Nel caso dell’uomo hanno contribuito alla diversità tra popolazioni anche le differenze culturali, in primis linguistiche, creando un ulteriore fattore di isolamento, oltre a quello geografico, che ha poi contribuito a conservare le diverse tipologie di Dna. Il risultato finale è lo sviluppo di una popolazione unica in Europa. Un aspetto particolarmente originale dello studio condotto dalla Sapienza di Roma è l’inclusione nell’indagine, oltre a popolazioni ampie e rappresentative di città o di grandi aree ma peculiari dal punto di vista storico e sociale, quali i Sardi e i Friulani, anche gruppi di antico insediamento come le minoranze linguistiche dei Ladini, Cimbri, e Grecanici, che hanno apportato aspetti culturali originali nel panorama italiano.
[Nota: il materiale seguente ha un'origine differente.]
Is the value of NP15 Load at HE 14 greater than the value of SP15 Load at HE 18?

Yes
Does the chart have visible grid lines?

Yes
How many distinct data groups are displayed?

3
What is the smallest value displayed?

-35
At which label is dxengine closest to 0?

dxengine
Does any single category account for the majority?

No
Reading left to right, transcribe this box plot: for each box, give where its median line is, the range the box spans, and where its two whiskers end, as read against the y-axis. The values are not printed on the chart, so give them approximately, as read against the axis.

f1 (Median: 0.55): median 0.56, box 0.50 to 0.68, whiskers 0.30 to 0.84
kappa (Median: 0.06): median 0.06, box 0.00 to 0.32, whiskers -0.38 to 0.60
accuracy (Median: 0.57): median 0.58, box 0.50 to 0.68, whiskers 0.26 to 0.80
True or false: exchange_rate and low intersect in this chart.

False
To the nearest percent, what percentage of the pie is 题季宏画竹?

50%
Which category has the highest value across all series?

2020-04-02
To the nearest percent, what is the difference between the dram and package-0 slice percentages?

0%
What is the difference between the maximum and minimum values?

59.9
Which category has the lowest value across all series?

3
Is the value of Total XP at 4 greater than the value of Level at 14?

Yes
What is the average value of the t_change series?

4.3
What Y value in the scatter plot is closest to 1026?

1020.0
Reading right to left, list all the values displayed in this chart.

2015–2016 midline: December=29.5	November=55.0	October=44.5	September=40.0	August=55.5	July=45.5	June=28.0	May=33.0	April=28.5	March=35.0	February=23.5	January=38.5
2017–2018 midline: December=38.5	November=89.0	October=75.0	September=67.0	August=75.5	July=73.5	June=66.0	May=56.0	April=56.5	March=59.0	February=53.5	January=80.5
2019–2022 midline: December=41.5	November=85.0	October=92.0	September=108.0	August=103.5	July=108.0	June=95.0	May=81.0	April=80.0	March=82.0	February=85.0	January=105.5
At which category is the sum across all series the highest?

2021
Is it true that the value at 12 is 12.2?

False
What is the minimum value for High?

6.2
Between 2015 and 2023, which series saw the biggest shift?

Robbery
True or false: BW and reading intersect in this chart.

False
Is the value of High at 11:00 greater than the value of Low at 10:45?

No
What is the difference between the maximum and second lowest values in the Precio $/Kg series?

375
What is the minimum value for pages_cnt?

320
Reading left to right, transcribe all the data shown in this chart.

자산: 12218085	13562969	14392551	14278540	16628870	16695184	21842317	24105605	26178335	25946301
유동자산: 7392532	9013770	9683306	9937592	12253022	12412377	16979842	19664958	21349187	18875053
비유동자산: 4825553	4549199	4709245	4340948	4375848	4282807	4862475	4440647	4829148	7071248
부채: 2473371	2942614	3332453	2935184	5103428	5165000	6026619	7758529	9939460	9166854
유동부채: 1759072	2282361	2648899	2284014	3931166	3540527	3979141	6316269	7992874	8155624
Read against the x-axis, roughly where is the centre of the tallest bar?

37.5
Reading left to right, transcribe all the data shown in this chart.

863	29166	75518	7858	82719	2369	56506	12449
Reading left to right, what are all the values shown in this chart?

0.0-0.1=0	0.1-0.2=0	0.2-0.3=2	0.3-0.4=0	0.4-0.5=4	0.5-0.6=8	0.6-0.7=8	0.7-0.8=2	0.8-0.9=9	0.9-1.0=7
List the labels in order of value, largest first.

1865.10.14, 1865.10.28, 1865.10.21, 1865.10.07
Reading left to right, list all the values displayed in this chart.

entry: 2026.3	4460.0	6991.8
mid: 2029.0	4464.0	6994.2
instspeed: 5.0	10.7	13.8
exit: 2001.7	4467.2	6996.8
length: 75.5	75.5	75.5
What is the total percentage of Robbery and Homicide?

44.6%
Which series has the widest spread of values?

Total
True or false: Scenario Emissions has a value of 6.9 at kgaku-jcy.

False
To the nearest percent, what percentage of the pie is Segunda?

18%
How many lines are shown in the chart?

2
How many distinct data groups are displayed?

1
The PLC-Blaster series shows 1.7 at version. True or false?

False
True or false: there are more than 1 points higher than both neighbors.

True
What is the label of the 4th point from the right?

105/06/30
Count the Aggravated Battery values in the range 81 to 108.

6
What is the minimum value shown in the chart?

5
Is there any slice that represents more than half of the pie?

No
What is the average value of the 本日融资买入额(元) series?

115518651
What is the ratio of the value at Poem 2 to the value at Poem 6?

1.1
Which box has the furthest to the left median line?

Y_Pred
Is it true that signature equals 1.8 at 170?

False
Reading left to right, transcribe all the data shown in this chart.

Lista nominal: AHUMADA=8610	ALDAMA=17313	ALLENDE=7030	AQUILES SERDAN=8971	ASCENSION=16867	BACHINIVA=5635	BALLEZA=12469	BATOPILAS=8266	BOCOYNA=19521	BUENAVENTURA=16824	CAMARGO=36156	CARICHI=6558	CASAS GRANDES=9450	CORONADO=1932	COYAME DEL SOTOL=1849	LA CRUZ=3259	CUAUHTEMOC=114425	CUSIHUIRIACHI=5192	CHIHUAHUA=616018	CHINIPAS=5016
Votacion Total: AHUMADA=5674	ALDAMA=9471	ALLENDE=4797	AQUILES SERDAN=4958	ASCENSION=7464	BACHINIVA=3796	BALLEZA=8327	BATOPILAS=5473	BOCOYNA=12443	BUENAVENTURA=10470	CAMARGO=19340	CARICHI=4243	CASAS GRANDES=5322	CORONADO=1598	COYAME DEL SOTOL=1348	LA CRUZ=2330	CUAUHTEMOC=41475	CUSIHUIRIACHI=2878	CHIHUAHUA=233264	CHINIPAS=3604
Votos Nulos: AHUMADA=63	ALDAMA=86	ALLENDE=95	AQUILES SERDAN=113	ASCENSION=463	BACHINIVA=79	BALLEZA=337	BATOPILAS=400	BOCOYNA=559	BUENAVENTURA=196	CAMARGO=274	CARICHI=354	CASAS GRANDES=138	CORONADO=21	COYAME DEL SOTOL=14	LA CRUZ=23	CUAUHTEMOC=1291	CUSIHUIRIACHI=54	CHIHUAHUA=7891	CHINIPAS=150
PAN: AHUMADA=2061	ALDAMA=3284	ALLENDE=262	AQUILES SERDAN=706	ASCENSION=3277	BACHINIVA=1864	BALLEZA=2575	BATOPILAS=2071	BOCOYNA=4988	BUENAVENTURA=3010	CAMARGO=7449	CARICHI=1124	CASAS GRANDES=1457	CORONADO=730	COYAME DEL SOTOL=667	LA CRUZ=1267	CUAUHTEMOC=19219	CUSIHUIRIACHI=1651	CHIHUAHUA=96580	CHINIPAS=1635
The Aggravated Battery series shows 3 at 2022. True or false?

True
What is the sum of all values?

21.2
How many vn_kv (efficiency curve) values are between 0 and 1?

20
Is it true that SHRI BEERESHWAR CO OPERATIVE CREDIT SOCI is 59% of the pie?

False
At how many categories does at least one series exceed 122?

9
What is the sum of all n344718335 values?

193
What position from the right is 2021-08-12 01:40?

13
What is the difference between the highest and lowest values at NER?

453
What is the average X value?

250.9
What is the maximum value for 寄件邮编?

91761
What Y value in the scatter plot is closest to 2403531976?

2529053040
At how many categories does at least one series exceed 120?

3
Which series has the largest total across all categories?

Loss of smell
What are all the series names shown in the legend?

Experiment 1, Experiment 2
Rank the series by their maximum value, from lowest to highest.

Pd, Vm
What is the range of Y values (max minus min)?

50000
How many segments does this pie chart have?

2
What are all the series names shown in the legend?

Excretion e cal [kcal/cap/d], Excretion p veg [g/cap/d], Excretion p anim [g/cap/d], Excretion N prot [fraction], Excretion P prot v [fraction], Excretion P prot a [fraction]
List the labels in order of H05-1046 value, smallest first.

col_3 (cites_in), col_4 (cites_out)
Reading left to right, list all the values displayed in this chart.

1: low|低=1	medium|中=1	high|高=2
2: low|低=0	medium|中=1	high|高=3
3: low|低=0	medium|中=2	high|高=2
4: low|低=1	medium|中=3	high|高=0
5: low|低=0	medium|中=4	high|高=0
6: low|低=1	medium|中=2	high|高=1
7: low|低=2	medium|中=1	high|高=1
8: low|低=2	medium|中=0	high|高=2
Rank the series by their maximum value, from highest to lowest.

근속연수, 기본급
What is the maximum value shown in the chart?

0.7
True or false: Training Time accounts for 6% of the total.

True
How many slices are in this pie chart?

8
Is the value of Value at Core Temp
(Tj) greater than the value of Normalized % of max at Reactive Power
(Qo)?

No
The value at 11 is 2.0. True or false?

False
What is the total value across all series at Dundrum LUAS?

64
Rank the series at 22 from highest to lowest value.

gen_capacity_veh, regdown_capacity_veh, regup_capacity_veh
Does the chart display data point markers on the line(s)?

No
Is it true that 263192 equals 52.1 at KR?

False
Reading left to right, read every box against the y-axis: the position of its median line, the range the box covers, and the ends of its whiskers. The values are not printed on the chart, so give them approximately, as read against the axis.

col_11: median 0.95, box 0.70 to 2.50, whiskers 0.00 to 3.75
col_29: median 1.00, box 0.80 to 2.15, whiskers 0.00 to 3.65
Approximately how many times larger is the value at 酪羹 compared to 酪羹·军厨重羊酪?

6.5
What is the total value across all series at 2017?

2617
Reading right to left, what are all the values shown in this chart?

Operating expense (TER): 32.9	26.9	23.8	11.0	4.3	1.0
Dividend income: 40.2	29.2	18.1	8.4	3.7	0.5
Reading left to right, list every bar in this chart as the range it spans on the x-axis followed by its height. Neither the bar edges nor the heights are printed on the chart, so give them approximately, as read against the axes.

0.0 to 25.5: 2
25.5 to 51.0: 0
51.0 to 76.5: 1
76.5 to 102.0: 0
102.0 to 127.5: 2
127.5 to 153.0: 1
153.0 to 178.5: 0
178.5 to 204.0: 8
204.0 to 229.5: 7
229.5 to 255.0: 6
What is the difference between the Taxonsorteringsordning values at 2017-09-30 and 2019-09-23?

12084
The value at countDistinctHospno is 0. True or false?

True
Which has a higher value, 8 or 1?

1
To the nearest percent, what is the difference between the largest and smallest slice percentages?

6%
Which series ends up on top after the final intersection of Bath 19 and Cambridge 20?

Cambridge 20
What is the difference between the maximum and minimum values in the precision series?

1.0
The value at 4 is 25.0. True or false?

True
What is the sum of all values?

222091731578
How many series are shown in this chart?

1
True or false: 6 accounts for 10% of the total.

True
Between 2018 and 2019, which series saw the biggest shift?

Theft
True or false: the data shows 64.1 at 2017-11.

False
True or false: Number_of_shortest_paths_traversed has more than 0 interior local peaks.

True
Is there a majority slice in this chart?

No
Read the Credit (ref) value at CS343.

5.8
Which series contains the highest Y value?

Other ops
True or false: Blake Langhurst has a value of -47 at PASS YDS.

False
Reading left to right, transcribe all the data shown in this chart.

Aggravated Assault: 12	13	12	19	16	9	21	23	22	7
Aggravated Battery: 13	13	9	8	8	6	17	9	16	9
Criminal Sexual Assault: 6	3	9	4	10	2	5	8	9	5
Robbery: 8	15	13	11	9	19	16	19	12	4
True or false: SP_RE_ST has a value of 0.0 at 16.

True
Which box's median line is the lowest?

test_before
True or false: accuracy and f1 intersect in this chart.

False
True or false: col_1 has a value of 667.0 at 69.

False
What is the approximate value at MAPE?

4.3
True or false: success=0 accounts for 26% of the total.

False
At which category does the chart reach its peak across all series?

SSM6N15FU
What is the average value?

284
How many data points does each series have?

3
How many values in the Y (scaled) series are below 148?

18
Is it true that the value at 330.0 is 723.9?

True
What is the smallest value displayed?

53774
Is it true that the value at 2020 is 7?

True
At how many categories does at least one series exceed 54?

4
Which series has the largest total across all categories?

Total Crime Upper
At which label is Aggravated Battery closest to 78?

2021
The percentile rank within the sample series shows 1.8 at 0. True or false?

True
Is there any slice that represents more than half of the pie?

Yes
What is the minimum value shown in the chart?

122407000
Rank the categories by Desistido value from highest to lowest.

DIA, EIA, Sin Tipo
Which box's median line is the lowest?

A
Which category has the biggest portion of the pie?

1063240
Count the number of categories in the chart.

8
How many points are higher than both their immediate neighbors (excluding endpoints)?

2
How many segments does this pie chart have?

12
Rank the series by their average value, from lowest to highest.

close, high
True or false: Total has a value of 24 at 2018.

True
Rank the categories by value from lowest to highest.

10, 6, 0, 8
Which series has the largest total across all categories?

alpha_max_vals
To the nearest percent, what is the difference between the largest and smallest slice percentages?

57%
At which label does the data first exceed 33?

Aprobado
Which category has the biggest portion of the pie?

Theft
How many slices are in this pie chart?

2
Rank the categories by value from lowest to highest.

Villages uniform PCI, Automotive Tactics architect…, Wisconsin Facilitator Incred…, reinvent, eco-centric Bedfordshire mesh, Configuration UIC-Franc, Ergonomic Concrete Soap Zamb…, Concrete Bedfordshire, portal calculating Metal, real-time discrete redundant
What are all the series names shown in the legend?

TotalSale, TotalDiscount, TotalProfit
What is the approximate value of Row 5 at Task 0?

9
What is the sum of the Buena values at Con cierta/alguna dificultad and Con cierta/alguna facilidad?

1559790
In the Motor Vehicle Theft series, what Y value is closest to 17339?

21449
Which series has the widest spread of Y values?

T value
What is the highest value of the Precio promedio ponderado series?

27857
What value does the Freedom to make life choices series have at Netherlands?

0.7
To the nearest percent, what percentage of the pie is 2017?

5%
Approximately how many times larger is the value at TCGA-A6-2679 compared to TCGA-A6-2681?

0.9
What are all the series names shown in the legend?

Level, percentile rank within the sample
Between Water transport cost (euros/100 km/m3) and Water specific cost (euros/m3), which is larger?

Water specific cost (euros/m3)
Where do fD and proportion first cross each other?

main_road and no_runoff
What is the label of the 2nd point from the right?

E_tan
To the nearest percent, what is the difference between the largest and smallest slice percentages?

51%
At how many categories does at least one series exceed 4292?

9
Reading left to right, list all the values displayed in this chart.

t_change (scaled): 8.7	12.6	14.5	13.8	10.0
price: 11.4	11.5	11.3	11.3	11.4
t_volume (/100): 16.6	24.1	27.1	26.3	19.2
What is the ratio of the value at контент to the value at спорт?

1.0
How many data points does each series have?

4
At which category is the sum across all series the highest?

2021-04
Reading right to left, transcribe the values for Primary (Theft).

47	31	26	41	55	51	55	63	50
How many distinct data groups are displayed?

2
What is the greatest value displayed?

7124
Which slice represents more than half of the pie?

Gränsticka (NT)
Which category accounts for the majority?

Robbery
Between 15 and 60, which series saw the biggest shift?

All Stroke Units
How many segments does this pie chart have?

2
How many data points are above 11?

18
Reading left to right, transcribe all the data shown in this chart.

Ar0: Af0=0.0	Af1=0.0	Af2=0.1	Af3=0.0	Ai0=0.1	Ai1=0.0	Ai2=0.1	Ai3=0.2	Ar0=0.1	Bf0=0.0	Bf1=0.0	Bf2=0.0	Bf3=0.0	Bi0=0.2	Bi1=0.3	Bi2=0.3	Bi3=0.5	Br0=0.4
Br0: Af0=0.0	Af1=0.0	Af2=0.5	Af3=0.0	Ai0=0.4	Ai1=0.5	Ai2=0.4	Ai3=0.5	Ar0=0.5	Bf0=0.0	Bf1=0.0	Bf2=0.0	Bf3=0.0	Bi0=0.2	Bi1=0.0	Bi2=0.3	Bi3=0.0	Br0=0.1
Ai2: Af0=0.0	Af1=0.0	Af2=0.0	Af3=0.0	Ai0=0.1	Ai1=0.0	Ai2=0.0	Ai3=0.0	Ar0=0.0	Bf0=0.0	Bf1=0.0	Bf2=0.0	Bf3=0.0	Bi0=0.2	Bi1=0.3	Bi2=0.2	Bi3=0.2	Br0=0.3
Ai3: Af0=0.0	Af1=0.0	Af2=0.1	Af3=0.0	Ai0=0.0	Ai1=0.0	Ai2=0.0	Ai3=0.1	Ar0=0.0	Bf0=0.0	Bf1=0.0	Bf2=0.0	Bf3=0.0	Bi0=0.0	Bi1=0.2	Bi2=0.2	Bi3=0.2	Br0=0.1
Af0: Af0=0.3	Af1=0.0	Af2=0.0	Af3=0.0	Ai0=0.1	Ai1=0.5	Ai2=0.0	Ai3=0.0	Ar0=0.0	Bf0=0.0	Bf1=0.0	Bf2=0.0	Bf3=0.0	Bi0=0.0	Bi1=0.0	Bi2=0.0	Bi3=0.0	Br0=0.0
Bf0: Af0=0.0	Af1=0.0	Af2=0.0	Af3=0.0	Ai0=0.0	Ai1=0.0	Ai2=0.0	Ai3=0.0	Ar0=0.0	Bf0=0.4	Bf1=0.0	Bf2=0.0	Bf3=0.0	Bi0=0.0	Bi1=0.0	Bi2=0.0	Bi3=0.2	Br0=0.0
E proprio alcune di queste popolazioni, come le comunità “Paleogermanofone” e Ladine delle Alpi, oltre ad alcuni gruppi della Sardegna, contribuiscono in maniera determinante alla notevole varietà genetica osservata in Italia.
Un dato tra tutti: se si considerano, ad esempio, i caratteri trasmessi dalla madre ai figli di entrambi i sessi (e cioè il Dna mitocondriale), comparando la comunità germanofona di Sappada, nel Veneto settentrionale, con il suo gruppo vicinale del Cadore, o quella di Benetutti in Sardegna con il resto della Sardegna Settentrionale, l’insieme delle differenze genetiche calcolate è di 7-30 volte maggiore di quanto si osserva perfino tra coppie di popolazioni europee geograficamente venti volte più distanti, come Portoghesi e Ungheresi oppure Spagnoli e Romeni.
“I nostri dati – spiega
l – testimoniamo come fenomeni migratori e processi di isolamento che hanno coinvolto le minoranze linguistiche, per la maggior parte insediatesi nel nostro territorio prevalentemente tra il medioevo e il diciannovesimo secolo, abbiano lasciato testimonianza non solamente nei loro aspetti culturali (diversità linguistiche, aspetti della tradizioni e del folklore), ma anche nella loro struttura genetica. Il nostro studio ha permesso anche di valutare il grado di isolamento dei vari gruppi e ha quindi identificato situazioni che meglio di altre si potrebbero prestare ad applicazioni biomediche, come la ricerca delle cure per alcune malattie”.
“Questo studio ci lascia anche una riflessione che va al di là della dimensione strettamente scientifica e investe l’attualità; – conclude Destro Bisol – infatti mette in luce come sia il patrimonio culturale che quello biologico delle popolazioni italiane portino evidenti testimonianze della convivenza e degli incontri tra genti diverse, che hanno avuto luogo già molto prima dei flussi migratori recenti. Sapere che l’Italia, è sempre stata ed è tuttora una terra di notevole diversità sia culturale che genetica, può aiutarci ad affrontare in maniera più serena un futuro pieno di occasioni di confronto con i portatori di nuove e diverse identità”.
Insomma, se ci rendessimo conto di essere già così differenziati tra di noi fin dall’antichità e che questo rappresenta un patrimonio di cultura ed esperienze, l’arrivo di immigrati da altri paesi non dovrebbe sconvolgerci più di tanto.
Laura Gobbo
Lo studio è pubblicato in: Capocasa M. et al. Linguistic, geographic and genetic isolation: a collaborative study of Italian populations. Journal of Anthropological Sciences, volume 92, doi 10.4436/JASS.92001.